> INSTRUCTIONS FOR THE TASK:
Which lines of the listing hold the string "ВУЗа"? Show each of them.

> PROVIDED DATA:
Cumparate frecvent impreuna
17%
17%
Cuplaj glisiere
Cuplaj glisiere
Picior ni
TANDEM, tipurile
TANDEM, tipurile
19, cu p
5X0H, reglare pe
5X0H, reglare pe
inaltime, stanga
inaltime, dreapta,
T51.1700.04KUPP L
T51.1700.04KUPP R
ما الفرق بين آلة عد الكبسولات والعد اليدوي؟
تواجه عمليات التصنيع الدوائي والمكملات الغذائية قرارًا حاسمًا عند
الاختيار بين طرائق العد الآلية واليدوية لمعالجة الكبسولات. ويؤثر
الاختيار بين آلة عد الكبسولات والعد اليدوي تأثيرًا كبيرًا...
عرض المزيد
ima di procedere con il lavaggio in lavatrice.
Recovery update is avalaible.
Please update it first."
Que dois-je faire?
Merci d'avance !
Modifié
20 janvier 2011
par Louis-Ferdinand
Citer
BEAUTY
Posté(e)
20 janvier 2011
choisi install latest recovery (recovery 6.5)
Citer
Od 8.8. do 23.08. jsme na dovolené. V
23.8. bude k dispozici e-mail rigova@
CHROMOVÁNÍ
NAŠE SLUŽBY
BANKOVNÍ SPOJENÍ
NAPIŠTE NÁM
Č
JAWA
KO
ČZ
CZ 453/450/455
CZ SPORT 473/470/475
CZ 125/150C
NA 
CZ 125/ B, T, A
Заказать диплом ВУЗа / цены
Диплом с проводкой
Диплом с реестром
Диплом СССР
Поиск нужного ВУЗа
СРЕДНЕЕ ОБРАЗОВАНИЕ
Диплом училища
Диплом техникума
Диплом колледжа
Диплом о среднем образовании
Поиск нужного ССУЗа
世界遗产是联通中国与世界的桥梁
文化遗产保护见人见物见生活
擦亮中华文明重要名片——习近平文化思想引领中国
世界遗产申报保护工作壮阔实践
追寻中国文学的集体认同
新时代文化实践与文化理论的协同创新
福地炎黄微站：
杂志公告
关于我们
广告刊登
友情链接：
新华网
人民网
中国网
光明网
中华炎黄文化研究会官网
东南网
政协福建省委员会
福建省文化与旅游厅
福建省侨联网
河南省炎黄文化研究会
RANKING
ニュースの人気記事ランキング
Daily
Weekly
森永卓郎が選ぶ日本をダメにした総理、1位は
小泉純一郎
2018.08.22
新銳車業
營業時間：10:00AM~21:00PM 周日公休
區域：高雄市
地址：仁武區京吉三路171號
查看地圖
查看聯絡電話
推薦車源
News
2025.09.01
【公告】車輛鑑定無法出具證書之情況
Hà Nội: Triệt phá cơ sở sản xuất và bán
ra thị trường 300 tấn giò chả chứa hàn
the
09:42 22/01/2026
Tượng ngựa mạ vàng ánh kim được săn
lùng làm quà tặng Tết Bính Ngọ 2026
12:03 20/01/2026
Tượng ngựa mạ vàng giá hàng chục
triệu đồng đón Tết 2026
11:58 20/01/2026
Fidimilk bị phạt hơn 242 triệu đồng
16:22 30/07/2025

> OUTPUT FOR THIS TASK:
Заказать диплом ВУЗа / цены
Поиск нужного ВУЗа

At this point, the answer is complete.